The court is conferred with jurisdiction under the provisions of article 162(2) read together with section 12 of the Employment and Labour Relations Court Act, 2011 to address employment and labour relations disputes and for connected purposes. The court is given original jurisdiction under the constitution and by statute over matters of employment and labour relations and connected purposes as held in by the
Supreme Court in the case of Samuel Kamau Macharia & another versus Kenya Commercial Bank & 2 others [2012] eKLR:
A court’s jurisdiction flows from either the Constitution or legislation or both. Thus, a Court of law can only exercise jurisdiction as conferred by the constitution or other written law. It cannot arrogate to itself jurisdiction exceeding that which is conferred upon it by law. We agree with counsel for the first and second respondents in his submission that the issue as to whether a Court of law has jurisdiction to entertain a matter before it, is not one of mere procedural technicality; it goes to the very heart of the matter, for without jurisdiction, the court cannot entertain any proceedings. … Where the Constitution exhaustively provides for the jurisdiction of a Court of law, the court must operate within the constitutional limits. It cannot expand its jurisdiction through judicial craft or innovation. Nor can Parliament confer jurisdiction upon a court of law beyond the scope defined by the Constitution. Where the Constitution confers power upon Parliament to set the jurisdiction of a Court of law or tribunal, the legislature would be within its authority to prescribe the jurisdiction of such a court or tribunal by statute law.
In this case, the respondent’s case is that under clause 8 of the contract of employment the parties agreed to be bound by the arbitration process to resolve any dispute(s) arising out of the employment relationship.
It is the claimant’s case that the arbitration agreement was only applicable during his employment by the respondent which has since been terminated and he should not be subjected to arbitration as the respondent has since filed a defence opting out of such alternative dispute resolution mechanism.
Turning to the question whether the court can refer the dispute to Arbitration, it is apparent that the parties have not agreed to refer the matter to arbitration.
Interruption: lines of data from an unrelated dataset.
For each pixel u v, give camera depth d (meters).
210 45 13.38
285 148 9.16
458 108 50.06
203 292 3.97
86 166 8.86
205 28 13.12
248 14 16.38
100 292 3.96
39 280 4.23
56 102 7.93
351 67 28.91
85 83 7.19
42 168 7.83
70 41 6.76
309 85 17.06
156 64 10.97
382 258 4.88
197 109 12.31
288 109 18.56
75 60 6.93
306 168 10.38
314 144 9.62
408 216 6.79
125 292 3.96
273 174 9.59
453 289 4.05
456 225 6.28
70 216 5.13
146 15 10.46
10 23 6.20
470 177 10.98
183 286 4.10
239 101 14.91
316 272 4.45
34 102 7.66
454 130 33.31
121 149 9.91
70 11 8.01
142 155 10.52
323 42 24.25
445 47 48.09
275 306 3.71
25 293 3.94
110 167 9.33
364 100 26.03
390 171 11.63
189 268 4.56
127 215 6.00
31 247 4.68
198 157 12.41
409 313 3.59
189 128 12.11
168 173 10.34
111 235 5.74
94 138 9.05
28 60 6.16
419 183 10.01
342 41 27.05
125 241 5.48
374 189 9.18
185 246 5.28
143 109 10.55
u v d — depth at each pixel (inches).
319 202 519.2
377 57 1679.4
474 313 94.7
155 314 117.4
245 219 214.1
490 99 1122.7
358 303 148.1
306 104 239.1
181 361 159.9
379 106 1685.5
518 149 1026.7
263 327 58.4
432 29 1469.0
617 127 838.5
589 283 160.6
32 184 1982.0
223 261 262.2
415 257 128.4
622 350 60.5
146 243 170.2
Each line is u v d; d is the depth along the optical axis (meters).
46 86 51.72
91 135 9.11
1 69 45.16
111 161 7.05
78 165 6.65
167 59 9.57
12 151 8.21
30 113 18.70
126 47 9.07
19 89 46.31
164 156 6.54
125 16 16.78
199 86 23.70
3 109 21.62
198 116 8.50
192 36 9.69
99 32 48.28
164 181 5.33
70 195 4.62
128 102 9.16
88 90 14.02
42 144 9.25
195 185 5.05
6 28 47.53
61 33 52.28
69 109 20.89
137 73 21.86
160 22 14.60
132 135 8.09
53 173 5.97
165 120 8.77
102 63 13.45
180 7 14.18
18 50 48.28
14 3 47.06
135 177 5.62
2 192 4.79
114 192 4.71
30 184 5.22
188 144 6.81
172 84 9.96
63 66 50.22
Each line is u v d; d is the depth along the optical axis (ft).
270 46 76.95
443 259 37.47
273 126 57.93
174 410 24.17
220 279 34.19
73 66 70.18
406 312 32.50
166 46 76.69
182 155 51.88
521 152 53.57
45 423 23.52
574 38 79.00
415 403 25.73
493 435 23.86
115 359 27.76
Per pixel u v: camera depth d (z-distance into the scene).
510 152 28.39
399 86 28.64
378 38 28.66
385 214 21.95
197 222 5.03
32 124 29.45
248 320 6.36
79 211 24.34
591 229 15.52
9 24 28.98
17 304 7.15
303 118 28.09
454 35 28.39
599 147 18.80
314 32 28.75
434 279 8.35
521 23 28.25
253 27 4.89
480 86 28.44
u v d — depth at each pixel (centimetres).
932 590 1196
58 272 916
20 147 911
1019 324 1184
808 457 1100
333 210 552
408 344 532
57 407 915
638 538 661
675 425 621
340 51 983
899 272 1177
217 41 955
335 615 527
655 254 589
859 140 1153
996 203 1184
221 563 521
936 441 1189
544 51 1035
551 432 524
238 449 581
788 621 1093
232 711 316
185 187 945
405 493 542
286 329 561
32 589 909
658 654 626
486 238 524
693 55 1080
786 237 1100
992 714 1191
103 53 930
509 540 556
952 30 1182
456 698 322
Section 6(1) of the Arbitration Act provides as follows:
A court before which proceedings are brought in a matter which is the subject of an arbitration agreement shall, if a party so applies not later than the time when the party enters appearance or otherwise acknowledges the claim against which the stay of proceedings is sought, stay the proceedings and refer the parties to arbitration unless it finds
a. that the arbitration agreement is null and void, inoperative or incapable of being performed; or
b. that there is not in fact any dispute between the parties with regard to the matters agreed to be referred to arbitration.
The dispute must therefore be the subject of an arbitration agreement or the parties consent to arbitration. In the case of Kenya Pipeline Company Limited versus Kenolkobil Limited [2013] eKLR the court held;
In the case of Martin Otieno Okwach & Charles Ongondo Were T/a Victoria Clearing Services versus Kenya Post Office Savings Bank [2014] eKLR the court held as follows;
Unless, parties consent to have the matter referred to arbitration under Order 46 Rule (1) of the Civil Procedure Rules, 2010, they are firmly stuck in the court system. Indeed, while Article 165 of the Constitution of Kenya, 2010 gives the High Court supervisory jurisdiction over any person, body or authority exercising a judicial and quasi-judicial function to ensure the administration of justice, such authority can only be exercised within the parameters of Section 10 of the Arbitration Act which provides as follows;
“Except as provided in this Act, no court shall intervene in matters governed by this Act.”
The above position is buttressed by the Court of Appeal in the case of Adrec Limited versus Nation Media Group Limited [2017] eKLR and as submitted by the claimant with regard to the application of section 6(1) of the Arbitration Act and the requirement by the court to ascertain whether;
a. That the arbitration agreement is null and void, inoperative or incapable of being performed; or
b. That there is not in fact any dispute between the parties with regard to the matters agreed to be referred to arbitration.
In this regard with employment terminated and the claimant having taken the option to urge his case as herein done the parties thus regulated by an employment contract which is subject to the jurisdiction of the court, the court retains its original jurisdiction to hear the matter. The matter cannot be removed from the jurisdiction of the court by dint of clause 8 of the contract of employment.
Taking the above into account, under section 15 of the Employment and Labour Relations Court Act, 2011 it is recognised that the court has power to refer parties to alternative disputes resolution mechanisms at any stage of the matter.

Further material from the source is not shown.